The international effort made by family and friends of Gabriel Buchmann to track down the lost Fulbright scholar in Malawi came to a somber conclusion, as a body believed to be that of the Brazilian and French citizen was discovered yesterday.
Malawian media quoted Ralph Makondetsa, the public relations officer for the Mulanje police, as confirming that a trio of locals stumbled across "the dead body of this unidentified white man" while searching for plants that are used as brooms. Buchmann, 28, had been missing since July 17 when he attempted to climb Mount Mulanje alone.
The Web site run by the incoming UCLA doctoral student's family and friends -- a number of whom were on the scene in Malawi and presumably identified the body -- yesterday confirmed that Buchmann was dead.
"It is the hour of goodbye," reads the Portuguese-language Ajude Gabriel Buchmann Web site. "It is with much pain that we give notice that ... after 28 years of giving joy and showing the way, Gabriel departed for the spiritual world."
The date and cause of Buchmann's death have not yet been determined.
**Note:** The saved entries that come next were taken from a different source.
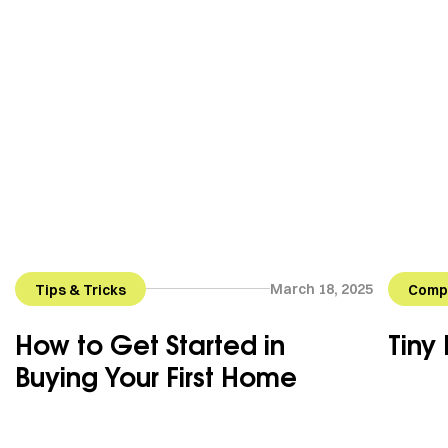
March 18, 2025
Tips & Tricks
Compa
How to Get Started in
Tiny
Buying Your First Home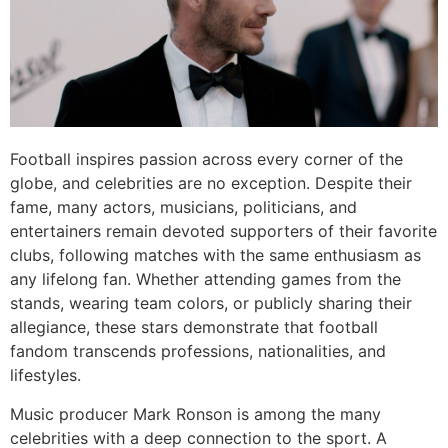
Football inspires passion across every corner of the
globe, and celebrities are no exception. Despite their
fame, many actors, musicians, politicians, and
entertainers remain devoted supporters of their favorite
clubs, following matches with the same enthusiasm as
any lifelong fan. Whether attending games from the
stands, wearing team colors, or publicly sharing their
allegiance, these stars demonstrate that football
fandom transcends professions, nationalities, and
lifestyles.
Music producer Mark Ronson is among the many
celebrities with a deep connection to the sport. A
He is reportedly the second hiker to die on the mountain in the past seven years.
Buchmann had been on the last legs of a yearlong tour around the more impoverished parts of the world in preparation for commencing his Ph.D in public policy this fall. "He could have found a job in any investment bank in Brazil or Wall Street and hit the jackpot," his friends and family wrote on the Web site quickly created last month to raise funds for search parties. "He wanted to make this place a better world, and off he went on this global trip, to get to know the poorest countries."